/midar

Small Molecule Mass Spectrometry Data Post-Processing, Quality Control, Exploration and Reporting

Primary LanguageROtherNOASSERTION

MiDAR

Lifecycle: experimental Codecov test coverage

IMPORTANT NOTE

This current version in the main branch is outdated. A considerably revised version will be made available by End of October 2024. Please wait until then. Thank you for your interest and feel free to contact me anytime!

MiDAR is an R package to reproducibly manage, post-process, visualize, apply quality control, and analyze small-molecule mass spectrometry (MS) datasets, e.g. from targeted lipidomics and metabolomics experiments.

MiDAR is tailored to handle different analytical designs, data types and data processing strategies. As such, this package provides functions to import data files from from different commercial and open-source tools. Data processing functions include, internal standard and sample amount-based normalization, quantification, as well as drift and batch corrections. Quality control (QC) functions provide QC metrics and plots of raw and processed data, and QC-based feature filtering.

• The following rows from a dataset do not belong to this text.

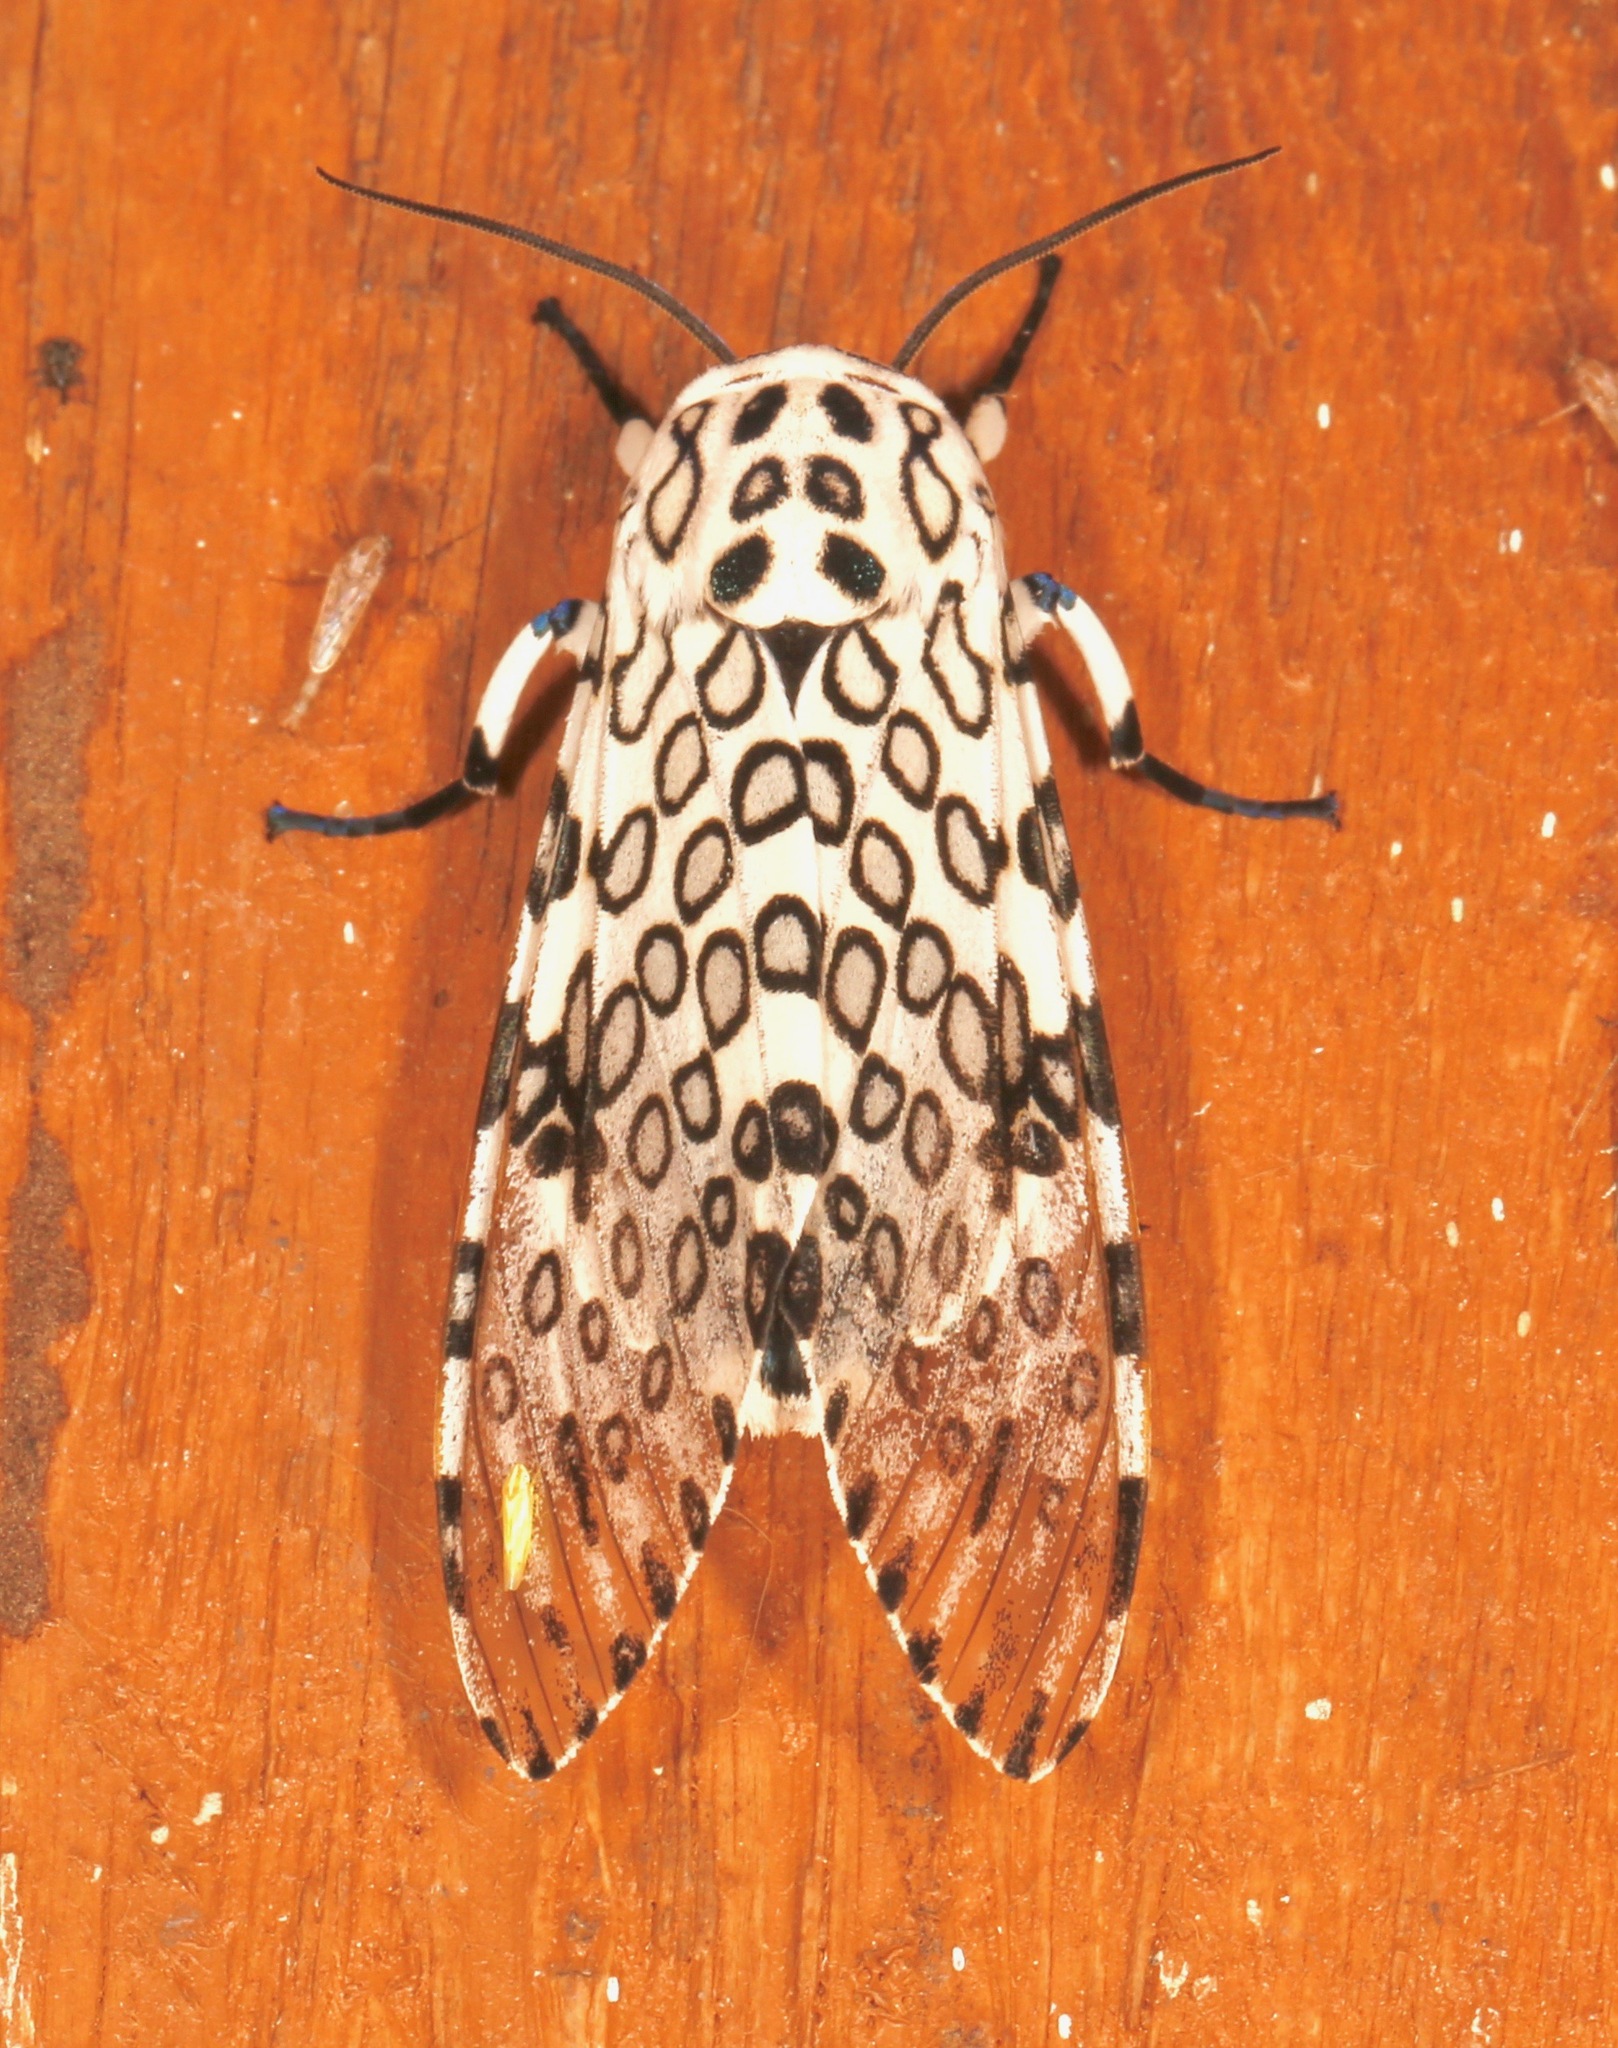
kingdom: Animalia
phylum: Arthropoda
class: Insecta
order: Lepidoptera
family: Erebidae
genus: Hypercompe
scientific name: Hypercompe scribonia
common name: Giant leopard moth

Datasets and processing steps are tracked, and can be saved as MiDAR S4 class object (RDS) files, Excel, PowerPoint and interactive HTML-based reports, enabling sharing and reporting the of all data, metadata and applied data processing steps.

Installation

MiDAR is currently only available via installation from GitHub:

if (!require("remotes")) install.packages("remotes")
remotes::install_github("SLINGhub/midar")

Example

library(midar)

# Get paths of example files included with this package
masshunter_file <- system.file("extdata", "Example_MHQuant_1.csv", package = "midar", mustWork = TRUE)
metadata_file <- system.file("extdata", "Example_Metadata_1.xlsm", package = "midar", mustWork = TRUE)

# Create a MidarExperiment object (S4)
mexp <- MidarExperiment()

# Load data and metadata
mexp <- read_masshunter_csv(data = mexp, filename = masshunter_file)
mexp <- read_msorganizer_xlm(data = mexp, filename = metadata_file)

# Normalize and quantitate each feature by internal standards
mexp <- normalize_by_istd(mexp)
mexp <- quantitate_by_istd(mexp)

# Get QC metrics for each feature
mexp <- calculate_qc_metrics(mexp)

# Filter features according to QC criteria
mexp <- apply_qc_filter(data = mexp,
                        CV_BQC_max = 30,
                        Intensity_BQC_min = 100,
                        SB_RATIO_min = 5,
                        R2_min = 0.8,
                        RQC_CURVE = 1)

Contributor Code of Conduct

Please note that the midar project is released with a Contributor Code of Conduct. By contributing to this project, you agree to abide by its terms.